In 2011, Brown authored and Portman voted for the Currency Exchange Rate Oversight Reform Act, bipartisan legislation which would use U.S. trade law to counter the economic harm to U.S. manufacturers—especially those in the auto industry—caused by currency manipulation and provide consequences for countries that fail to adopt appropriate policies to eliminate currency misalignment.  

Brown’s and Portman’s 2011 letter to then USTR Ron Kirk can be read in its entirety and below:

Dear Ambassador Kirk,

We are troubled by China’s recent announcement that it will impose new antidumping duties on American automobiles entering China. This unfounded decision by the Chinese government appears to lack justification and merit, especially given that China already imposes high tariffs and taxes on U.S. automobiles, severely limiting American auto sales in China.

Further, as we recognize the ten year anniversary of China’s entry into World Trade Organization (WTO) this week, we are particularly concerned that China is taking this step, which could violate China’s WTO commitments.
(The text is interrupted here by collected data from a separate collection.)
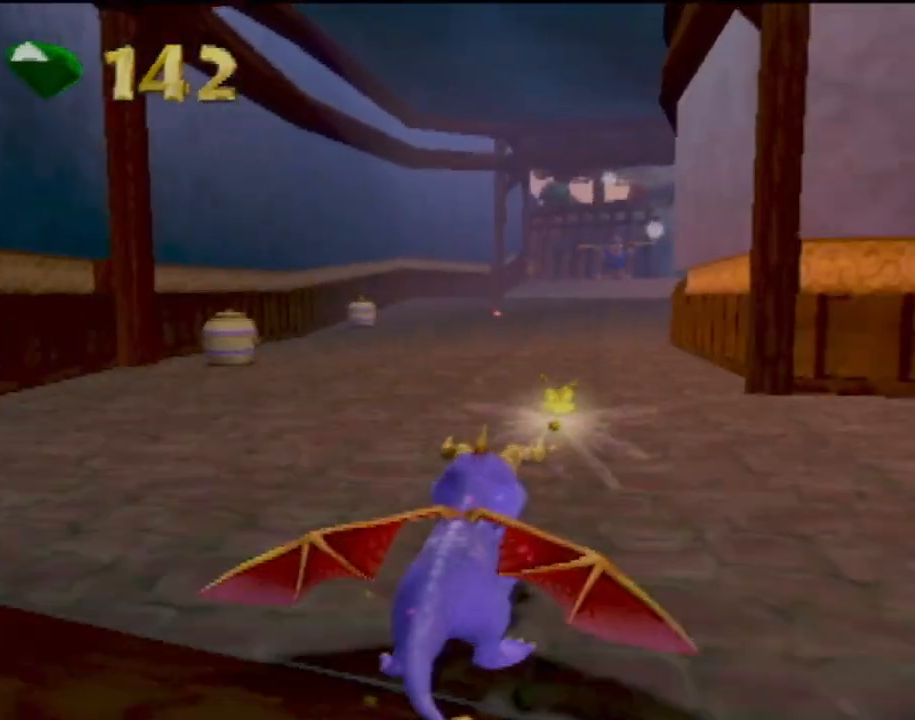
{"buttons": ["SQUARE"], "left_stick": "center", "events": [[167, "left_stick", "center"], [350, "left_stick", "left"], [450, "left_stick", "center"]]}
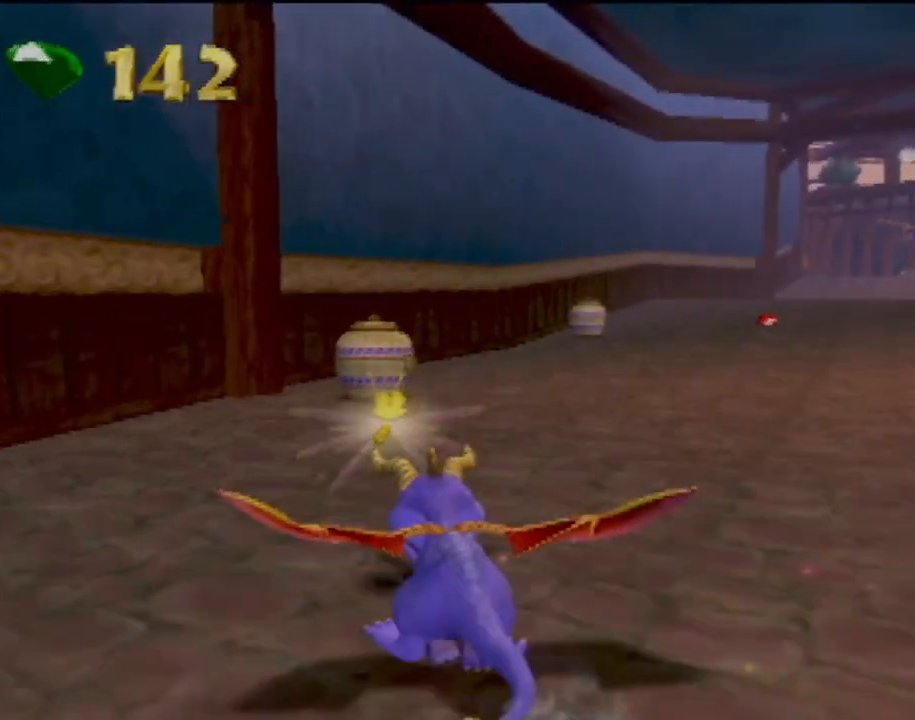
{"buttons": ["SQUARE"], "left_stick": "center", "events": [[184, "left_stick", "right"], [367, "left_stick", "center"]]}
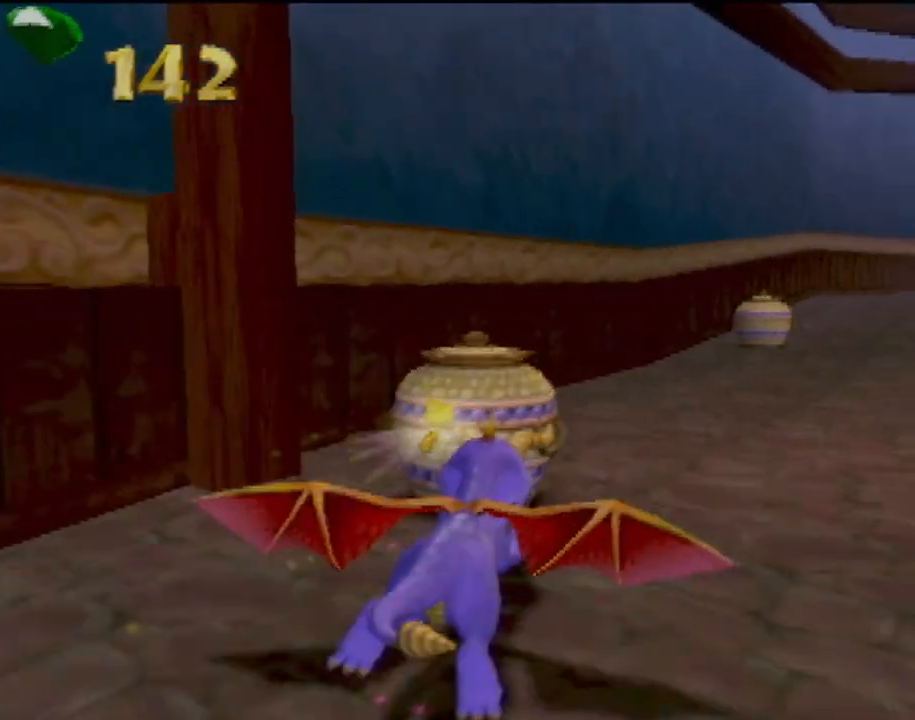
{"buttons": ["SQUARE"], "left_stick": "center", "events": [[33, "left_stick", "right"], [167, "left_stick", "center"]]}
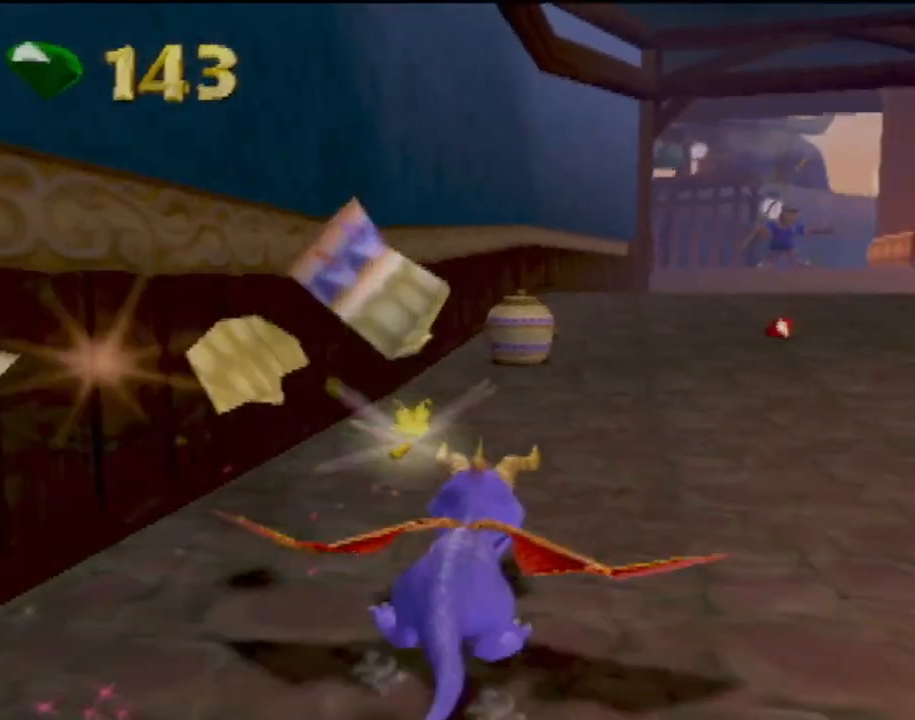
{"buttons": ["SQUARE"], "left_stick": "right", "events": [[467, "left_stick", "right"]]}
This decision to impose additional tariffs on U.S. automobiles has a direct impact on Ohio exports and jobs in our state. Ohio is a powerhouse automobile and auto supplier manufacturer, exporting thousands of Ohio-manufactured vehicles every year to consumers around the world.

Unfortunately, this is not our only area of concern with China’s trade policies. We continue to be concerned by intellectual property violations in China, the Chinese government’s continued support for thousands of state-owned enterprises, the persistent problem of trans-shipment and mislabeling of products coming from China that evade U.S. customs duties, and the hoarding of rare earth minerals, among other areas. Additionally, we believe that China is manipulating their currency to the detriment of American workers and exporters.

We recognize China’s vital role as a U.S. export market. In fact, over $2.2 billion of Ohio goods were exported to China last year, making it Ohio’s third largest export destination. We understand China’s emergent role in the global marketplace, but China must compete fairly and play by the rules.

We ask you to closely review the new Chinese tariffs and to use all available tools to address this important issue.

Thank you for your attention to this matter.